**Given text**
== Segment start ==

Physical characteristics
- Source: Mugalzhar
- • coordinates: 47°27′11″N 58°34′18″E﻿ / ﻿47.45306°N 58.57167°E
- Mouth: Berdensor
- • coordinates: 47°06′25″N 58°44′17″E﻿ / ﻿47.10694°N 58.73806°E
- Length: 104 km (65 mi)
- Basin size: 2,740 km^{2} (1,060 sq mi)

= Zhylandysay =

River in Kazakhstan

The Zhylandysay (Жыландысай) is a river in Shalkar District, Aktobe Region, Kazakhstan. It is 104 km long and has a catchment area of 2740 km2.

The river is part of the Shalkar Basin. Its floodplain is used as spring and autumn pasture for local livestock.

== Segment end ==

(Lens distortion estimation data)
== Segment start ==

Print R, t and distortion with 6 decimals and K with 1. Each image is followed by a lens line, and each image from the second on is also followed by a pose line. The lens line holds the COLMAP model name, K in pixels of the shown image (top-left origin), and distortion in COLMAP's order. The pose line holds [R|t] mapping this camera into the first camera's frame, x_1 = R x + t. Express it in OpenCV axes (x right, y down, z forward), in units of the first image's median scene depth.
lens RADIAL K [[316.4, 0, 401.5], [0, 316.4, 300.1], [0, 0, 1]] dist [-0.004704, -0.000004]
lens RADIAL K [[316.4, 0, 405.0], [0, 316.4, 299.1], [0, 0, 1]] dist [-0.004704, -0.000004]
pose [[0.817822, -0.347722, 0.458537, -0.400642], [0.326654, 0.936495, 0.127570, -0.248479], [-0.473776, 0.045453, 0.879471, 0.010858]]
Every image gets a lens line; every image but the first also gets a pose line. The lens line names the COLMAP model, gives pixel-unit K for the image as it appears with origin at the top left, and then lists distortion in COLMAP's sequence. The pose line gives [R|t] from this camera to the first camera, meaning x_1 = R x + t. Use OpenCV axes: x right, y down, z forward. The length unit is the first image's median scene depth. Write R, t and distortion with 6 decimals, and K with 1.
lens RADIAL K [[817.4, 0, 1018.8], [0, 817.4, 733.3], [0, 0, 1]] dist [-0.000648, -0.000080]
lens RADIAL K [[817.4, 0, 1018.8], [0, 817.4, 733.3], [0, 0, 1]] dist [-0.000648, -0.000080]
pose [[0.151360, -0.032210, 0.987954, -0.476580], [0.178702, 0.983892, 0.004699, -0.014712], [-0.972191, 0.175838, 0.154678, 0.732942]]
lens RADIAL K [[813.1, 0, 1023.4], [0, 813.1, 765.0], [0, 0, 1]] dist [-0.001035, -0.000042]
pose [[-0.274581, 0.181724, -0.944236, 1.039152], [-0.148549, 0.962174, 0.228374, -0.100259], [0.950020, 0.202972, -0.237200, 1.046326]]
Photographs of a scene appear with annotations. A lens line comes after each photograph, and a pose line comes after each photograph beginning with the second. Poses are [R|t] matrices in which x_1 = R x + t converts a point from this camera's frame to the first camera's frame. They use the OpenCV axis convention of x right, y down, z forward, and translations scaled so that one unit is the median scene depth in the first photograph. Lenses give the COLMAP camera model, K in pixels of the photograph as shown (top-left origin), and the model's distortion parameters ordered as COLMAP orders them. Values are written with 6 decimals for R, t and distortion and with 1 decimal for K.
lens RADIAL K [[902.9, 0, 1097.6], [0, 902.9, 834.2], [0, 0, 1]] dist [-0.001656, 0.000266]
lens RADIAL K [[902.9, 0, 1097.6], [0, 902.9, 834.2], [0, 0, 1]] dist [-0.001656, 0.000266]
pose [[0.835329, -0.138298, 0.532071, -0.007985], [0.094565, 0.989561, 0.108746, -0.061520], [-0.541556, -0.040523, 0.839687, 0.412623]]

== Segment end ==

**Problem A**
List the places named in the sentence of the Zhylandysay text that begins "The Zhylandysay (Жыландысай) is a river".
**Problem B**
Carry on writing the text about the Zhylandysay River, starting after its last sentence.

**Answer space A**
Shalkar District, Aktobe Region, Kazakhstan

**Answer space B**
== Course ==
The Zhylandysay has its sources in the Shagyray Plateau, part of the southern sector of the Mugalzhar Hills, to the southwest of lake Shalkar. It heads first southeastwards, and then roughly southwards most of its course. In its final stretch it bends southwestwards and then again eastwards, entering lake Berdensor from the west. The western edge of the Greater Barsuki desert lies close to the east of its end.

The river channel is largely flat. The Zhylandysay usually reaches its highest level in the spring season when the snows melt. By the summer it largely dries up, splitting into separate ponds.